BEGIN
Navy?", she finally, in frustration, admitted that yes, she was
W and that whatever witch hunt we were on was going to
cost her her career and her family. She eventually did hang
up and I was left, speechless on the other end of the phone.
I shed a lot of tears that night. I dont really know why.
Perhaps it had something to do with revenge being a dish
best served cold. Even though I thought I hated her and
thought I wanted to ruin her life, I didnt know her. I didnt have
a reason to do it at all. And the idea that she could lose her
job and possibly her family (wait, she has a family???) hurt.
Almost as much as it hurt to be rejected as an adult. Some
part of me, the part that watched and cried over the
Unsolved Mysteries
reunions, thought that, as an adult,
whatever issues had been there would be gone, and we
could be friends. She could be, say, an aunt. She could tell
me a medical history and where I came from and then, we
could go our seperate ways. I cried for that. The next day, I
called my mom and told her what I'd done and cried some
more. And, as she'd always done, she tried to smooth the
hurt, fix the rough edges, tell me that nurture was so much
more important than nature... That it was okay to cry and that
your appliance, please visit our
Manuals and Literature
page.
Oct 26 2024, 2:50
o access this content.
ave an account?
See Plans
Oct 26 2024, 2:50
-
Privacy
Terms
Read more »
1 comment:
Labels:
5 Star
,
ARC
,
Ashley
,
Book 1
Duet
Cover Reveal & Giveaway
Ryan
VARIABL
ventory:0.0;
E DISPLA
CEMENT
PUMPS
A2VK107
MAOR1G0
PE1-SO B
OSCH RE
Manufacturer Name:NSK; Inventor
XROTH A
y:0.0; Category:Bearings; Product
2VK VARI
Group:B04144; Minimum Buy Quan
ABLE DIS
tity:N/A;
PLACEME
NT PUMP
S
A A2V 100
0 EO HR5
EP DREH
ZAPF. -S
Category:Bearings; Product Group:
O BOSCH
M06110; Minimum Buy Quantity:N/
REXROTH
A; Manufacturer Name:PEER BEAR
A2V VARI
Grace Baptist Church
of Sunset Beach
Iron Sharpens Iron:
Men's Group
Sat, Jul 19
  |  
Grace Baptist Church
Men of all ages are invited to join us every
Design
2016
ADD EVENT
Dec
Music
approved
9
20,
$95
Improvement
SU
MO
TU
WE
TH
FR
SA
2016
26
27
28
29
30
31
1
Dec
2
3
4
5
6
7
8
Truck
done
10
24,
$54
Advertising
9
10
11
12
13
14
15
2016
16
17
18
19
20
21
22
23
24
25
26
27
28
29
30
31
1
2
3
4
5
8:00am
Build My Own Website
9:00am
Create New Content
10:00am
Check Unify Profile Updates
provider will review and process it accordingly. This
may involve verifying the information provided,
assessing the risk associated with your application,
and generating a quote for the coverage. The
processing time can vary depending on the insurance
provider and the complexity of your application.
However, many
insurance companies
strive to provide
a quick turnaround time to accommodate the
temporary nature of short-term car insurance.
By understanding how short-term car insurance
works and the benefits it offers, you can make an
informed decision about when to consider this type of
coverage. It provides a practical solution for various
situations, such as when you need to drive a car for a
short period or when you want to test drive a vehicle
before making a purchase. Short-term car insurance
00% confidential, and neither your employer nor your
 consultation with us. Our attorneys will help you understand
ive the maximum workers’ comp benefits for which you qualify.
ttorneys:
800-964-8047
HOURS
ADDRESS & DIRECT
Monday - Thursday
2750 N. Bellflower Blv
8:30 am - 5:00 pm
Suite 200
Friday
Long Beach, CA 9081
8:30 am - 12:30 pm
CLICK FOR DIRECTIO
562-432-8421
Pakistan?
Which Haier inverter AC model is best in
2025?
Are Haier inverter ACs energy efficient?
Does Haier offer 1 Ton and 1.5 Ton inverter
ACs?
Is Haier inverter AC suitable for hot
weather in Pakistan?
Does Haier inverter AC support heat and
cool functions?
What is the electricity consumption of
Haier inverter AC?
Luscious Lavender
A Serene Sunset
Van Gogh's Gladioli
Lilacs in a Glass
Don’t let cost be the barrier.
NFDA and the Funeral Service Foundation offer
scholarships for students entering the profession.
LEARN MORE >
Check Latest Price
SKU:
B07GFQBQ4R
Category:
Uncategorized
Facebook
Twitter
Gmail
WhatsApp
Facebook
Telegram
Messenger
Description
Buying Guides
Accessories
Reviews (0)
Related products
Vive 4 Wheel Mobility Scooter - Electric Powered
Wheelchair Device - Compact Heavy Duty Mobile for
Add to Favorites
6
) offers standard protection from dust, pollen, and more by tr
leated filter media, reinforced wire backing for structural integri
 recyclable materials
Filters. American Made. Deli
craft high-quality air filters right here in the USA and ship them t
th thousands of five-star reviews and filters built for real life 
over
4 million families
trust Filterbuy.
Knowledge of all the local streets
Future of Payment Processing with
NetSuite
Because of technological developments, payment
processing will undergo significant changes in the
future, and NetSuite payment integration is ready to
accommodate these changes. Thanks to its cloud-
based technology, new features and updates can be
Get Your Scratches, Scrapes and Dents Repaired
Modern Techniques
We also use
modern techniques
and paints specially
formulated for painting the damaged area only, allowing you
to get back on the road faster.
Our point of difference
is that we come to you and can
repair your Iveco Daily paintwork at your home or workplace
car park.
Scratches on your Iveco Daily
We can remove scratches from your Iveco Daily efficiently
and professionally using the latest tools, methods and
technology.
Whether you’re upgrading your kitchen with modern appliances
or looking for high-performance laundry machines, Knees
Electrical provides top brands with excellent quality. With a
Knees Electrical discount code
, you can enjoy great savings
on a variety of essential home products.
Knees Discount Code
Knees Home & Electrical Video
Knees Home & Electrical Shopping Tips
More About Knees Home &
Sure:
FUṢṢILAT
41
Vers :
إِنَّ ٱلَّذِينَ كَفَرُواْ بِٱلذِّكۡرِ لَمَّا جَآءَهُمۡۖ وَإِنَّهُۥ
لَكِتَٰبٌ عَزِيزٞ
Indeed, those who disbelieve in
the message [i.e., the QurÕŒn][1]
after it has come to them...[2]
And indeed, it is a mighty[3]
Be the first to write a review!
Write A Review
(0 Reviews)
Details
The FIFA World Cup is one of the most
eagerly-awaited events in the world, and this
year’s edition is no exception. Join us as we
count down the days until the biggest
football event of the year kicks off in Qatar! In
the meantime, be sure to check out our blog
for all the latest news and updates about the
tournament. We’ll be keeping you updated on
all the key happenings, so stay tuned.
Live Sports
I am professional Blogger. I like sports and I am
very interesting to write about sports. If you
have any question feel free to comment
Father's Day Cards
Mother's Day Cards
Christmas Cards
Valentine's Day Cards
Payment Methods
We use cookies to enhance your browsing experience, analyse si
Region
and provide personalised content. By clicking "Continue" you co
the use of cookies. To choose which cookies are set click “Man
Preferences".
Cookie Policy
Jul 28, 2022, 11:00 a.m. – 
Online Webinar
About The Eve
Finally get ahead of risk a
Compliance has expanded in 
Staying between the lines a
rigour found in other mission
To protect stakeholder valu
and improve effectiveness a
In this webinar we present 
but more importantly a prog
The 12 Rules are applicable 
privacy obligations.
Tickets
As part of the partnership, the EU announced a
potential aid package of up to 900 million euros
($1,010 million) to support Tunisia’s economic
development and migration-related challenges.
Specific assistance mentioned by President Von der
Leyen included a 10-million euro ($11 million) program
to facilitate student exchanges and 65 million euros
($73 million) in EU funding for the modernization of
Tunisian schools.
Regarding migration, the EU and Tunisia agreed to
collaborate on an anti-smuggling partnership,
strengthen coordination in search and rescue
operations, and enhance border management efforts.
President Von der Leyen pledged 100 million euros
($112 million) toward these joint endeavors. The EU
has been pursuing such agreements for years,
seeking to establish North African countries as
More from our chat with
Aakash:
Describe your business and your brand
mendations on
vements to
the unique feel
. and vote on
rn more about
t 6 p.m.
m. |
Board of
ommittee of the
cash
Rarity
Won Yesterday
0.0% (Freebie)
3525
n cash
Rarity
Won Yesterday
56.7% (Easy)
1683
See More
END
(EXERCISE DETAILS): Copy every line of the data above in which the string "coverage" appears.

(WRITTEN RESPONSE):
and generating a quote for the coverage. The
coverage. It provides a practical solution for various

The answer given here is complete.